Pyxeas stood with a single lithe motion that belied his years, lifted his arms to the disappearing moon, laughed, and did a kind of jig of celebration — or desperation, Avatak thought, for even now he thought he could see the bleakness hidden inside the old man’s bluff character.
But his antics were disturbing the rest of the party.
‘Sit down, you fool,’ hissed Uzzia.
Jamil muttered, ‘This isn’t good, this isn’t good.’
The other men were moving around them, dimly seen in the moonlight. Avatak put down his journal and stood up-
There was a tremendous slam, and the world fell away.
He was awake.
He was alive.
He was lying on his back. He opened his eyes cautiously. He saw blue sky, the deep blue of morning. There was the moon, still full, still high though it was daylight. The eclipse must be over. He had missed the moment of last shadow. Pyxeas would be furious. He tried to rise — but pain burst in his head, and he cried out. He managed to reach a sitting position, though the world spun around him.
‘Take it easy.’ Somebody before him, a low, gentle voice. Uzzia. ‘Drink this.’
His vision seemed to pulse, as if his blood was pressing at his eyes. But he saw the mug before him, the glistening water. He took it, managed to lift it to his lips, drank. ‘What happened?’
‘Well, you missed all the fun. Some protector you are. You didn’t even see the rock that knocked you down, did you? Good shot, actually.’
‘One of the men?’
‘No. A trader. That fellow Ogul. Never did trust him. At the moment of eclipse the locals went crazy. Ogul and his buddy took the chance to get rid of us, I think, and get their hands on our stuff. Once you were down they rushed us, the traders and the bearers.’
He considered that. ‘Yet I’m alive.’
‘True enough.’
‘The scholar?’
‘Jamil saved him. Fought like a lion — Jamil, that is. Killed two of them before they overwhelmed him.’
Avatak had to work through this news step by step. ‘He’s dead. Jamil is dead.’
‘Yes. But he saved Pyxeas. Once Jamil was down they turned on me. I got rid of one — Ogul, actually, and good riddance — and I scared off the rest.’
‘How?’
‘I threw the oracle at them. It bounced off a fellow’s hard head and smashed to pieces.’
Avatak winced. ‘Pyxeas won’t like that.’
‘I’ll let you take the blame. The local men thought the god was broken, or something, and ran off for the horses. Pausing only to grab most of our goods.’
‘Are you all right?’
‘More or less.’
‘So we’ve lost Jamil. And the luggage?’
‘They took the blankets, clothing, trade goods, food, water, medicines. We still have the paper bundles, Pyxeas’ learning. So, we lost nothing important.’

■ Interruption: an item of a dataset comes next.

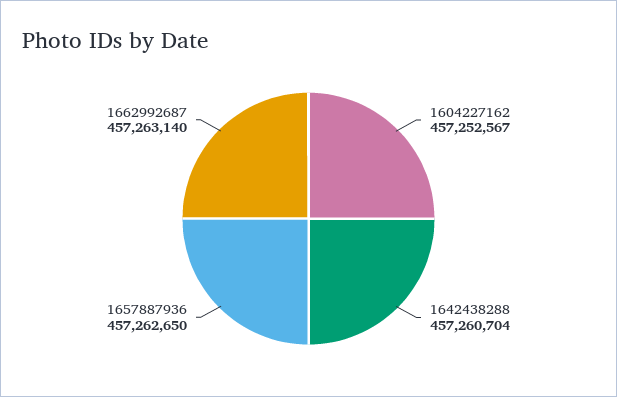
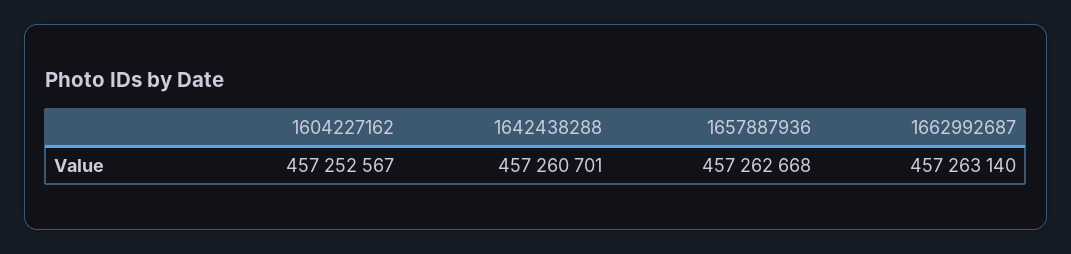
1642438288: 457260704 -> 457260701
1657887936: 457262650 -> 457262668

Avatak actually laughed, but the pain in his head burst anew. ‘And no horses.’
‘No. But. .’
Avatak heard a soft ripping sound. He turned and saw the mule cropping patiently, as if unaware of the devastation of the night.
‘They tried to take that mule. Kicked one of them so hard I’ll swear I heard a bone snap.’
Avatak laughed again. ‘So what now?’
‘Now we fix you up. We’ll put poor Jamil under a cairn.’
‘It will have to be a big cairn.’
‘He would have smiled to hear you say that. Then we’ll gather up what we’ve got left.’
‘And then what?’
‘And then on to Cathay,’ Pyxeas said. The scholar was sitting up, rubbing his head. ‘After all, there’s still a world to save. Well, don’t just sit there, boy, help me up!’